### Your task
Render each line of the data below as an item in a numbered list, omitting blank lines.

[Source texts of formatted documents]
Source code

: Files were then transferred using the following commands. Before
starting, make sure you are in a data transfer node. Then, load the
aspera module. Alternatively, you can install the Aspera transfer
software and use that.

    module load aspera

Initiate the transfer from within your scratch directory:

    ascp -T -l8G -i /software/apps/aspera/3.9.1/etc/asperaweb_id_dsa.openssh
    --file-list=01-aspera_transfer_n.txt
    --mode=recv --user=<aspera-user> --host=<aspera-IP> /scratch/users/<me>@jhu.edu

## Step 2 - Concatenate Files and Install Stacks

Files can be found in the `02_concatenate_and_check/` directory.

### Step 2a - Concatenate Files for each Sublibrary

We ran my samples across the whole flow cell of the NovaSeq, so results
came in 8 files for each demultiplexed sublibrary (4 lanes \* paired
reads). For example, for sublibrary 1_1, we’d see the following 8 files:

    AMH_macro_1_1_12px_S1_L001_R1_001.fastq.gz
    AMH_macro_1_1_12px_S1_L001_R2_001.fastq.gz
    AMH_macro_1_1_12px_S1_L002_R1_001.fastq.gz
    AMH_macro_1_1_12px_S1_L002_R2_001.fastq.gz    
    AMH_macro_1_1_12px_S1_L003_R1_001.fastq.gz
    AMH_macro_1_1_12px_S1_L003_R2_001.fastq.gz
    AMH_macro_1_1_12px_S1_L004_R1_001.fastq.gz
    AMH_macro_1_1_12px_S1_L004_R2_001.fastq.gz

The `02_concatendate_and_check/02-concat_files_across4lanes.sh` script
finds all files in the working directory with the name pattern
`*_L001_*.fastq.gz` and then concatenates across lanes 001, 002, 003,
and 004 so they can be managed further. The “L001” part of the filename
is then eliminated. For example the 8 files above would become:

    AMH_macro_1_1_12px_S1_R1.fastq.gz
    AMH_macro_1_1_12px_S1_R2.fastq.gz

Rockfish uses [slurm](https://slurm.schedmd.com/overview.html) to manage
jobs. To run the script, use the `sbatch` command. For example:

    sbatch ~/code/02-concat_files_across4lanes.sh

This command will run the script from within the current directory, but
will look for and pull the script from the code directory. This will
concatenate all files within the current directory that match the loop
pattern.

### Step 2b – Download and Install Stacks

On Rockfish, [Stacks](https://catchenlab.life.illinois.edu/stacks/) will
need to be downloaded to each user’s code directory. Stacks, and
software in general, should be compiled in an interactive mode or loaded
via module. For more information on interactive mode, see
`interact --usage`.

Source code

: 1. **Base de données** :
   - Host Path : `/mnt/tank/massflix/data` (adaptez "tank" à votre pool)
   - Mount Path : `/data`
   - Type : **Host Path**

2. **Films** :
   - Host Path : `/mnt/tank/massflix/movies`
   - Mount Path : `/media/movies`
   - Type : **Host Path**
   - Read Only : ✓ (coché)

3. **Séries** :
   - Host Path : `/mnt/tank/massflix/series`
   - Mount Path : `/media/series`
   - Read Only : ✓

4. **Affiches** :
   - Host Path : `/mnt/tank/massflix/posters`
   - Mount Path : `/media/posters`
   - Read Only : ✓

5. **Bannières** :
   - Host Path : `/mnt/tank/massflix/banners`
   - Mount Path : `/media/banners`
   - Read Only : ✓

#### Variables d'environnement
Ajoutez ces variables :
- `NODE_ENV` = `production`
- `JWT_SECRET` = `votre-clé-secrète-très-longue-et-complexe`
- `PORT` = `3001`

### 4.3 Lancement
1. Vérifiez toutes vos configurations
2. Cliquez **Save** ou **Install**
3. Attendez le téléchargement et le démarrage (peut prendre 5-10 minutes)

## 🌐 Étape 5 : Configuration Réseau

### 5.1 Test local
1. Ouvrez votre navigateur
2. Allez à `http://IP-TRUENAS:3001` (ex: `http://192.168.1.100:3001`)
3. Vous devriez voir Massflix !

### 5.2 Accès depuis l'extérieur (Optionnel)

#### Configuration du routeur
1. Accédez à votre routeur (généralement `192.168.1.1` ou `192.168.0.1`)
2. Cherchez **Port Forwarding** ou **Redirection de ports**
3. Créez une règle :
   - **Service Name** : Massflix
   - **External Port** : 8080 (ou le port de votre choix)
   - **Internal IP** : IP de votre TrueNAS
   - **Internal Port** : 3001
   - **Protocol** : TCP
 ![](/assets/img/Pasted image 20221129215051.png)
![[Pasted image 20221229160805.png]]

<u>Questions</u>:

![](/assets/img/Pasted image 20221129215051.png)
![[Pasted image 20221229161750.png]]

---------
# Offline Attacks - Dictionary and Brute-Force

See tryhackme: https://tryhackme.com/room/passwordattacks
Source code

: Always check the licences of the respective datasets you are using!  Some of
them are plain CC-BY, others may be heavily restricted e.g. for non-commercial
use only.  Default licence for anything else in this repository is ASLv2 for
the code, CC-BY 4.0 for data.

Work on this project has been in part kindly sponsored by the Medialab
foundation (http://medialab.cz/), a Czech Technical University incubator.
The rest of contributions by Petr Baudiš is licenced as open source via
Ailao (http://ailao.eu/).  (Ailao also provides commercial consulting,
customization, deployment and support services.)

### Response
1. Source code
2. : Files were then transferred using the following commands. Before
3. starting, make sure you are in a data transfer node. Then, load the
4. aspera module. Alternatively, you can install the Aspera transfer
5. software and use that.
6.     module load aspera
7. Initiate the transfer from within your scratch directory:
8.     ascp -T -l8G -i /software/apps/aspera/3.9.1/etc/asperaweb_id_dsa.openssh
9.     --file-list=01-aspera_transfer_n.txt
10.     --mode=recv --user=<aspera-user> --host=<aspera-IP> /scratch/users/<me>@jhu.edu
11. ## Step 2 - Concatenate Files and Install Stacks
12. Files can be found in the `02_concatenate_and_check/` directory.
13. ### Step 2a - Concatenate Files for each Sublibrary
14. We ran my samples across the whole flow cell of the NovaSeq, so results
15. came in 8 files for each demultiplexed sublibrary (4 lanes \* paired
16. reads). For example, for sublibrary 1_1, we’d see the following 8 files:
17.     AMH_macro_1_1_12px_S1_L001_R1_001.fastq.gz
18.     AMH_macro_1_1_12px_S1_L001_R2_001.fastq.gz
19.     AMH_macro_1_1_12px_S1_L002_R1_001.fastq.gz
20.     AMH_macro_1_1_12px_S1_L002_R2_001.fastq.gz    
21.     AMH_macro_1_1_12px_S1_L003_R1_001.fastq.gz
22.     AMH_macro_1_1_12px_S1_L003_R2_001.fastq.gz
23.     AMH_macro_1_1_12px_S1_L004_R1_001.fastq.gz
24.     AMH_macro_1_1_12px_S1_L004_R2_001.fastq.gz
25. The `02_concatendate_and_check/02-concat_files_across4lanes.sh` script
26. finds all files in the working directory with the name pattern
27. `*_L001_*.fastq.gz` and then concatenates across lanes 001, 002, 003,
28. and 004 so they can be managed further. The “L001” part of the filename
29. is then eliminated. For example the 8 files above would become:
30.     AMH_macro_1_1_12px_S1_R1.fastq.gz
31.     AMH_macro_1_1_12px_S1_R2.fastq.gz
32. Rockfish uses [slurm](https://slurm.schedmd.com/overview.html) to manage
33. jobs. To run the script, use the `sbatch` command. For example:
34.     sbatch ~/code/02-concat_files_across4lanes.sh
35. This command will run the script from within the current directory, but
36. will look for and pull the script from the code directory. This will
37. concatenate all files within the current directory that match the loop
38. pattern.
39. ### Step 2b – Download and Install Stacks
40. On Rockfish, [Stacks](https://catchenlab.life.illinois.edu/stacks/) will
41. need to be downloaded to each user’s code directory. Stacks, and
42. software in general, should be compiled in an interactive mode or loaded
43. via module. For more information on interactive mode, see
44. `interact --usage`.
45. Source code
46. : 1. **Base de données** :
47.    - Host Path : `/mnt/tank/massflix/data` (adaptez "tank" à votre pool)
48.    - Mount Path : `/data`
49.    - Type : **Host Path**
50. 2. **Films** :
51.    - Host Path : `/mnt/tank/massflix/movies`
52.    - Mount Path : `/media/movies`
53.    - Type : **Host Path**
54.    - Read Only : ✓ (coché)
55. 3. **Séries** :
56.    - Host Path : `/mnt/tank/massflix/series`
57.    - Mount Path : `/media/series`
58.    - Read Only : ✓
59. 4. **Affiches** :
60.    - Host Path : `/mnt/tank/massflix/posters`
61.    - Mount Path : `/media/posters`
62.    - Read Only : ✓
63. 5. **Bannières** :
64.    - Host Path : `/mnt/tank/massflix/banners`
65.    - Mount Path : `/media/banners`
66.    - Read Only : ✓
67. #### Variables d'environnement
68. Ajoutez ces variables :
69. - `NODE_ENV` = `production`
70. - `JWT_SECRET` = `votre-clé-secrète-très-longue-et-complexe`
71. - `PORT` = `3001`
72. ### 4.3 Lancement
73. 1. Vérifiez toutes vos configurations
74. 2. Cliquez **Save** ou **Install**
75. 3. Attendez le téléchargement et le démarrage (peut prendre 5-10 minutes)
76. ## 🌐 Étape 5 : Configuration Réseau
77. ### 5.1 Test local
78. 1. Ouvrez votre navigateur
79. 2. Allez à `http://IP-TRUENAS:3001` (ex: `http://192.168.1.100:3001`)
80. 3. Vous devriez voir Massflix !
81. ### 5.2 Accès depuis l'extérieur (Optionnel)
82. #### Configuration du routeur
83. 1. Accédez à votre routeur (généralement `192.168.1.1` ou `192.168.0.1`)
84. 2. Cherchez **Port Forwarding** ou **Redirection de ports**
85. 3. Créez une règle :
86.    - **Service Name** : Massflix
87.    - **External Port** : 8080 (ou le port de votre choix)
88.    - **Internal IP** : IP de votre TrueNAS
89.    - **Internal Port** : 3001
90.    - **Protocol** : TCP
91.  ![](/assets/img/Pasted image 20221129215051.png)
92. ![[Pasted image 20221229160805.png]]
93. <u>Questions</u>:
94. ![](/assets/img/Pasted image 20221129215051.png)
95. ![[Pasted image 20221229161750.png]]
96. ---------
97. # Offline Attacks - Dictionary and Brute-Force
98. See tryhackme: https://tryhackme.com/room/passwordattacks
99. Source code
100. : Always check the licences of the respective datasets you are using!  Some of
101. them are plain CC-BY, others may be heavily restricted e.g. for non-commercial
102. use only.  Default licence for anything else in this repository is ASLv2 for
103. the code, CC-BY 4.0 for data.
104. Work on this project has been in part kindly sponsored by the Medialab
105. foundation (http://medialab.cz/), a Czech Technical University incubator.
106. The rest of contributions by Petr Baudiš is licenced as open source via
107. Ailao (http://ailao.eu/).  (Ailao also provides commercial consulting,
108. customization, deployment and support services.)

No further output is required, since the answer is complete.